Buyers, however, are becoming more choosy.
“Buyers are paying a premium and they are not willing to accept a home that is not in tip-top shape and shows well,” Simonson said.
“If they present well, homes are still moving,” he said.
He agrees with Bauer that this fall will likely be more robust than usual, but there is one wildcard: the weather.
“I think it was about eight years ago, when almost weekend it snowed from Halloween all the way to mid-February,” Simonson said.
“That caused a definite dip in sales,” he said.
“I think we are going to have a better than average fall, unless we get an early and harsh winter,” Simonson said.

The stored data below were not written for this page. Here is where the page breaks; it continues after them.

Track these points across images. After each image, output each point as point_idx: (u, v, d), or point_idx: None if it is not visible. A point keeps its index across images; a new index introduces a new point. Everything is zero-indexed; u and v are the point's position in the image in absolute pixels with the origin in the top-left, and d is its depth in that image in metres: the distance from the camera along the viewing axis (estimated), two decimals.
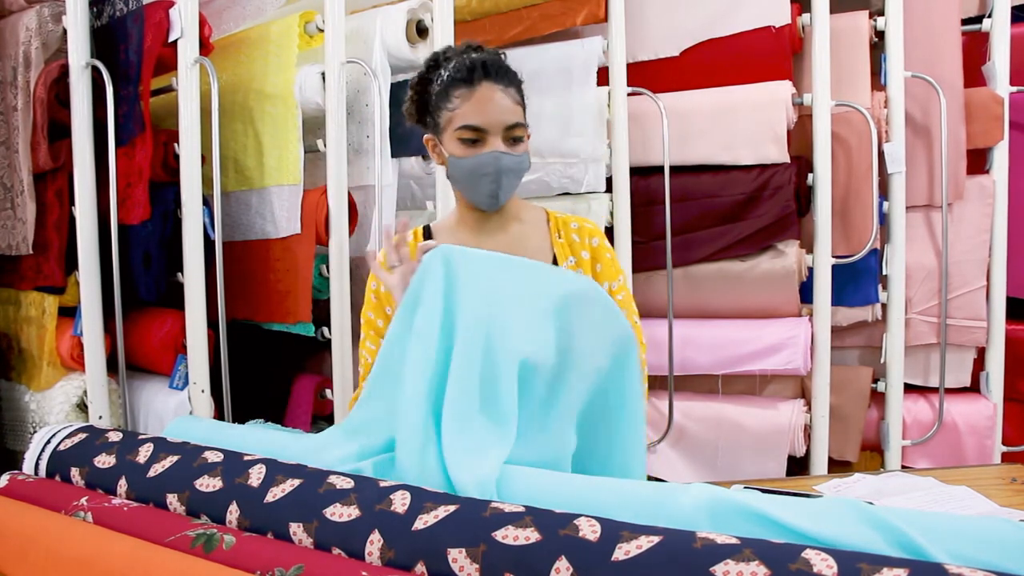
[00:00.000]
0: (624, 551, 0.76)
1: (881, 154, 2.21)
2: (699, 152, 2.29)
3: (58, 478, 1.16)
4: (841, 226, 2.27)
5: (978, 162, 2.31)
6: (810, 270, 2.25)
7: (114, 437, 1.18)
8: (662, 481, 1.34)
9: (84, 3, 2.05)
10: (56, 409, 2.12)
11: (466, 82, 1.27)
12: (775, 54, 2.26)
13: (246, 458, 1.06)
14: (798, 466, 2.30)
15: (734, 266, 2.27)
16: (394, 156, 2.23)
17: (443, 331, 1.06)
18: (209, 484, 1.02)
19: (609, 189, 2.26)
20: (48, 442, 1.20)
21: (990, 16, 2.24)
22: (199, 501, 1.01)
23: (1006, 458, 2.30)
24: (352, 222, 2.16)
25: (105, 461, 1.12)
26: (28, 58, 2.09)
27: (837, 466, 2.32)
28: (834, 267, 2.23)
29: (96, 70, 2.04)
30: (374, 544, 0.86)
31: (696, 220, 2.28)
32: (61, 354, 2.16)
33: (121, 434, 1.19)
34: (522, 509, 0.85)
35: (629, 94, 2.26)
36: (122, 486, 1.08)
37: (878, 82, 2.27)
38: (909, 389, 2.33)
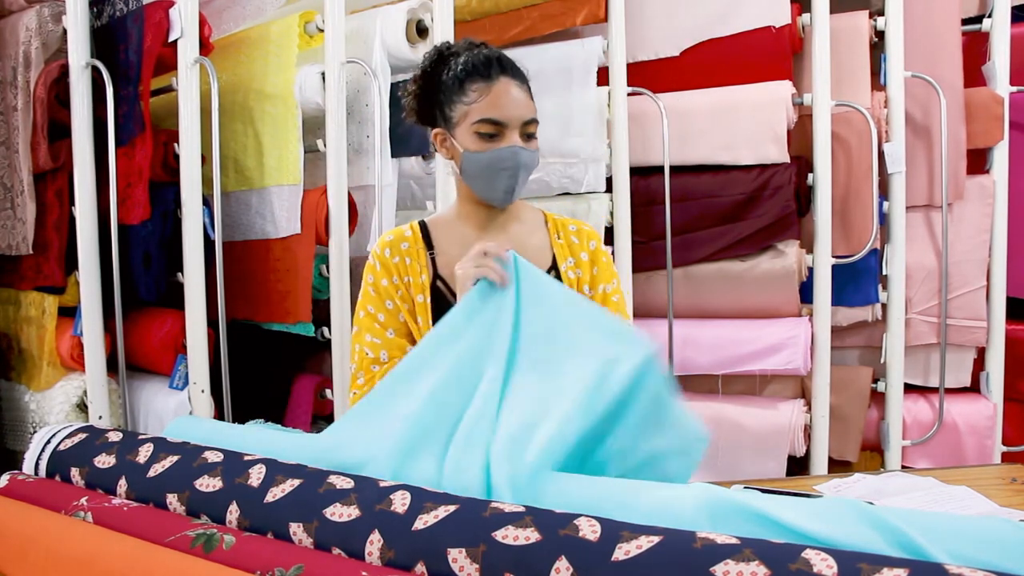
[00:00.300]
0: (624, 551, 0.76)
1: (881, 154, 2.21)
2: (699, 152, 2.29)
3: (58, 478, 1.16)
4: (841, 226, 2.27)
5: (978, 162, 2.31)
6: (810, 270, 2.25)
7: (114, 437, 1.18)
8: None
9: (84, 3, 2.05)
10: (56, 409, 2.12)
11: (484, 76, 1.26)
12: (775, 54, 2.26)
13: (246, 458, 1.06)
14: (798, 466, 2.30)
15: (734, 266, 2.27)
16: (394, 156, 2.23)
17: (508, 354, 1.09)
18: (209, 484, 1.02)
19: (609, 189, 2.26)
20: (48, 442, 1.20)
21: (990, 16, 2.24)
22: (199, 501, 1.01)
23: (1006, 458, 2.30)
24: (352, 222, 2.16)
25: (105, 461, 1.12)
26: (28, 58, 2.09)
27: (837, 466, 2.32)
28: (834, 267, 2.23)
29: (96, 70, 2.04)
30: (374, 544, 0.86)
31: (696, 220, 2.28)
32: (61, 354, 2.16)
33: (121, 434, 1.19)
34: (522, 509, 0.85)
35: (629, 94, 2.26)
36: (122, 486, 1.08)
37: (878, 82, 2.27)
38: (909, 389, 2.33)
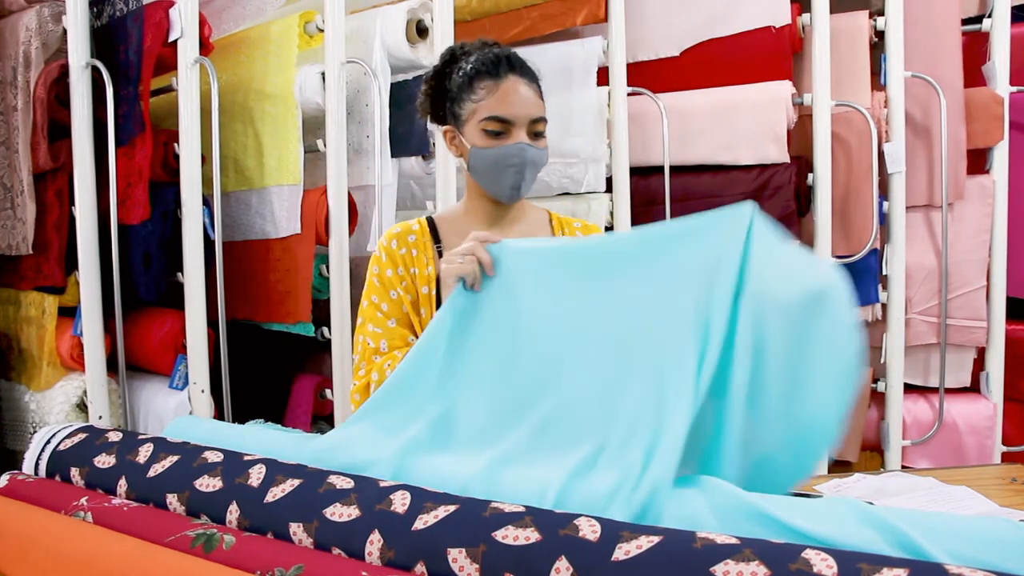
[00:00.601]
0: (624, 551, 0.76)
1: (881, 154, 2.21)
2: (699, 152, 2.29)
3: (58, 478, 1.16)
4: (841, 226, 2.27)
5: (978, 162, 2.31)
6: None
7: (114, 437, 1.18)
8: None
9: (84, 3, 2.05)
10: (56, 409, 2.12)
11: (492, 74, 1.28)
12: (775, 54, 2.26)
13: (246, 458, 1.06)
14: None
15: None
16: (394, 156, 2.23)
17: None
18: (209, 484, 1.02)
19: (609, 189, 2.26)
20: (48, 442, 1.20)
21: (990, 16, 2.24)
22: (199, 501, 1.01)
23: (1006, 458, 2.30)
24: (352, 222, 2.16)
25: (105, 461, 1.12)
26: (28, 58, 2.09)
27: (837, 466, 2.32)
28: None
29: (96, 70, 2.04)
30: (374, 544, 0.86)
31: None
32: (61, 354, 2.16)
33: (121, 434, 1.19)
34: (522, 509, 0.85)
35: (629, 94, 2.26)
36: (122, 486, 1.08)
37: (878, 82, 2.27)
38: (909, 389, 2.33)
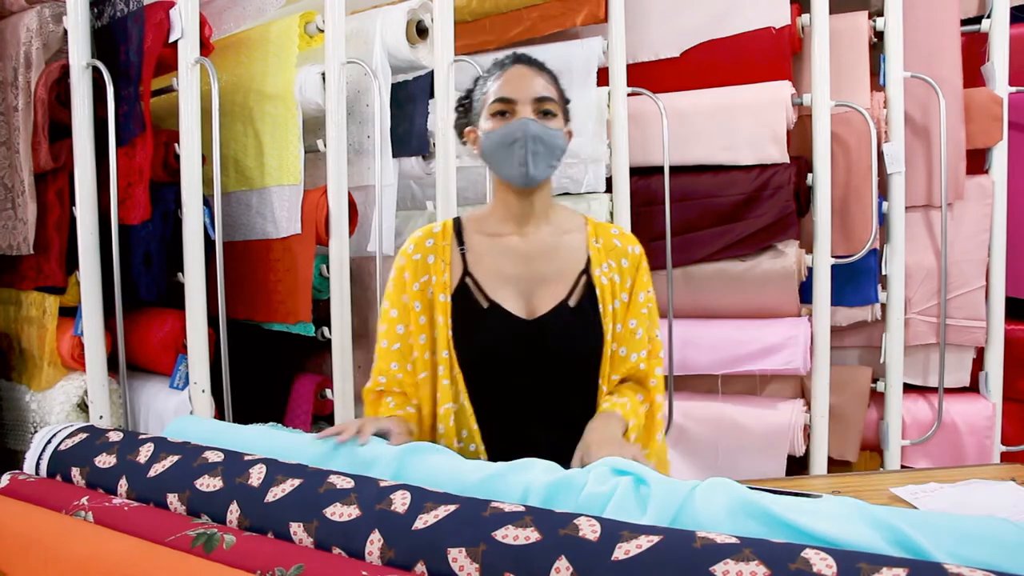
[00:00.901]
0: (624, 551, 0.76)
1: (880, 154, 2.21)
2: (699, 152, 2.29)
3: (59, 478, 1.16)
4: (841, 226, 2.27)
5: (977, 162, 2.31)
6: (810, 270, 2.25)
7: (115, 437, 1.18)
8: None
9: (85, 3, 2.05)
10: (57, 409, 2.13)
11: (500, 67, 1.34)
12: (775, 54, 2.26)
13: (246, 458, 1.06)
14: (798, 466, 2.30)
15: (734, 266, 2.27)
16: (394, 156, 2.24)
17: None
18: (209, 484, 1.02)
19: (609, 189, 2.26)
20: (49, 442, 1.20)
21: (989, 16, 2.25)
22: (199, 501, 1.01)
23: (1005, 458, 2.30)
24: (352, 222, 2.16)
25: (106, 461, 1.12)
26: (29, 58, 2.09)
27: (836, 466, 2.33)
28: (834, 267, 2.23)
29: (97, 70, 2.04)
30: (374, 544, 0.86)
31: (696, 220, 2.28)
32: (62, 354, 2.17)
33: (121, 434, 1.19)
34: (522, 509, 0.86)
35: (629, 94, 2.26)
36: (123, 486, 1.09)
37: (877, 82, 2.27)
38: (908, 389, 2.33)
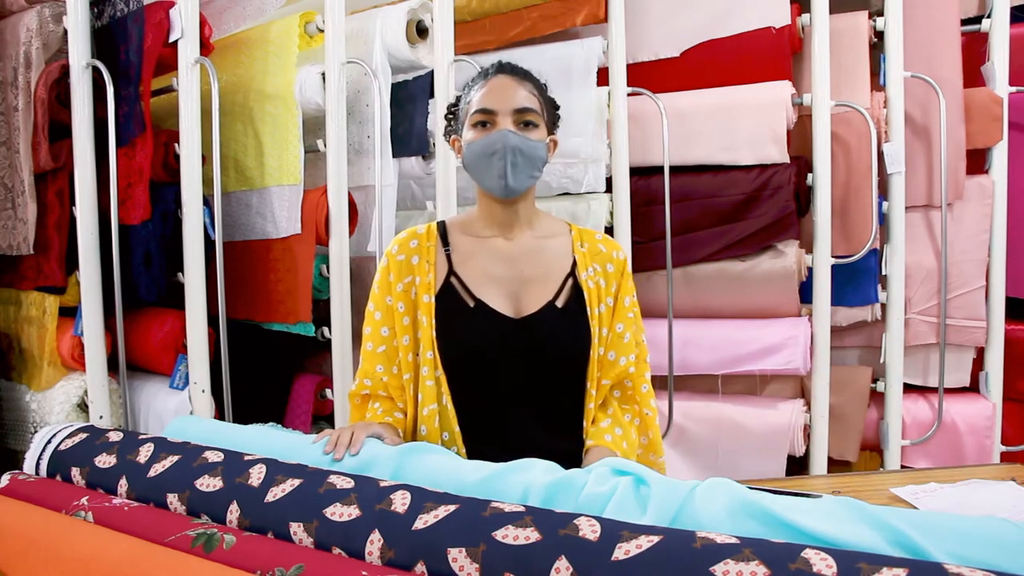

Nationally, “Home price gains continue to ease as they have since last fall,” said David M. Blitzer, Chairman of the Index Committee at S&P Dow Jones Indices.
“For the first time since February 2008, all cities showed lower annual rates than the previous month,” Blitzer said.
Other housing indicators – starts, existing home sales and builders’ sentiment – are positive. Taken together, these point to a more normal housing sector.
“While all 20 cities saw higher home prices over the last 12 months, all experienced slower gains,” Blitzer continued.
“In San Francisco, the pace of price increases halved since late last summer. The Sun Belt cities – Las Vegas, Phoenix, Miami and Tampa – all remain a third or more below their peak prices set almost a decade ago.”
Mortgage rates also are likely to increase, he said.
“Bargain basement mortgage rates won’t continue forever; recent improvements in the labor markets and comments from Fed chair Janet Yellen and others hint that interest rates could rise as soon as the first quarter of 2015,” Blitzer said.
“Rising mortgage rates won’t send housing into a tailspin, but will further dampen price gains.”